1) Eine Spannugsspitze entsteht nur, falls Strom fliesst, kann also bei AC Ansteuerung vermieden werden, wenn man im Nulldurchgang des Stroms abschaltet. Das passiert etwa in "resonanten" Schaltreglern oder bei TRIAC-Ansteuerung, siehe etwa "snubberless Triac" oder Hi-com Triac. 2) Bei DC-Ansteuerung gibt es natürlich keine Spannungsspitze, wenn durch Kurzschliessen abgeschaltet wird. Dies ist etwa dann der Fall, wenn mit einem Emitterfolger angesteuert wird oder mit einer Gegentakt-Endstufe. 3) Eine Freilaufdiode oder andere spannungsbegrenzende Massnahmen (Varistor, Z-Diode, RC, RC plus Diode usw.) ist nur nötig, wenn das ansteuernde Bauteil die Spannungsspitze resp die im Magnetfeld gespeicherte Energie nicht verträgt. Bei den alten einfachdiffundierten Leistungstransis hat sich niemand Gedanken um eine Freilaufdiode gemacht, nur diese neue schnelle Zeuch hält ja nichts mehr aus... Kurzum, sehr viele Relais auf dieser Welt sind AC-Relais oder Schütze, die meisten davon plus auch zahlreiche DC-Relais werden durch mechanische Kontakte angesteuert. Bei AC geht Freilaufdiode eh nicht, mechanischen Kontakten ist die Spannungsspitze eh egal. Das mit "Freilaufdiode ist immer erforderlich" halt ich für übertrieben ;-).
mfg Rolf Bombach

Du hast recht. Sooo einfach laesst sich die Frage des OP nicht beantworten. Uebrigens ganz typisch fuer diese Newsgroup ;-)

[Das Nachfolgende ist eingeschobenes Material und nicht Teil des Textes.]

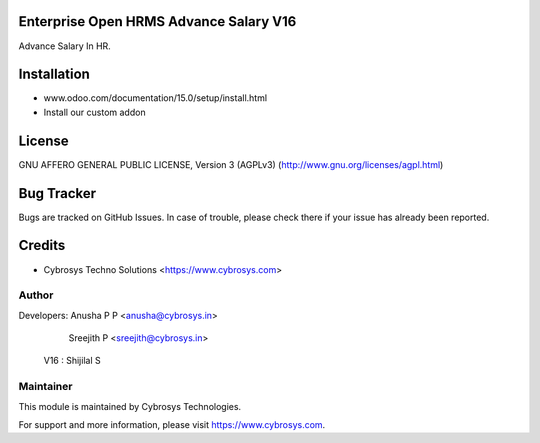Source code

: Enterprise Open HRMS Advance Salary V16
========================

Advance Salary In HR.

Installation
============
- www.odoo.com/documentation/15.0/setup/install.html
- Install our custom addon

License
=======
GNU AFFERO GENERAL PUBLIC LICENSE, Version 3 (AGPLv3)
(http://www.gnu.org/licenses/agpl.html)

Bug Tracker
===========
Bugs are tracked on GitHub Issues. In case of trouble, please check there if your issue has already been reported.

Credits
=======
* Cybrosys Techno Solutions <https://www.cybrosys.com>

Author
------

Developers: Anusha P P <anusha@cybrosys.in>
            Sreejith P <sreejith@cybrosys.in>
      V16 : Shijilal S

Maintainer
----------

This module is maintained by Cybrosys Technologies.

For support and more information, please visit https://www.cybrosys.com.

Auch zwei ganz typische Arten, ein Relais anzusteuern. Wo verbraet Deiner Meinung nach der Emitterfolger die Energie?

Und in wievielen praktischen Faellen kommt somit die Freilaufdiode vor? Wir sprechen von einem Printrelais, nichts weiter ;-)

Gruesse

Christian

Hallo Franz,

Franz Glaser (KN) schrieb: [...]

das ist im Allgemeinen v=F6llig irrelevant. Schlie=DFlich will er das Relais vermutlich nicht mit 1KHz schalten ;-) Jedenfalls habe ich in industriellen Produkten bisher nur Freilaufdioden gesehen. Und es gab damit keinerlei Probleme. Also _ich_ w=FCrde eine 1N400X verwenden.

[...]

ciao Marcus

Also _ich_ würde nicht mit einem Emitterfolger ansteuern, die Idee kam nicht von mir. Emitterfolger mit Relais ist eine sehr schwingsichere Angelegenheit, wortwörtlich. Die Energie der Spule wird in der Spule verheizt, wie auch im Fall mit der Freilaufdiode. Beim Emitterfolger wird zusätzlich und unnötig während des Freilaufs I*U im Transi geheizt, in der Diode nur I*U_fluss.

In Amateurgeräten oft, in Industrieprodukten seltener. Da werden Ansteuer-ICs mit eingebauten Dioden verwendet (ULN2nnn, 754nn usw), oder Reed-Relais mit eingebauter Diode. Bei AC-Printrelais wird die Freilaufdiode oft nur kurzfristig eingesetzt.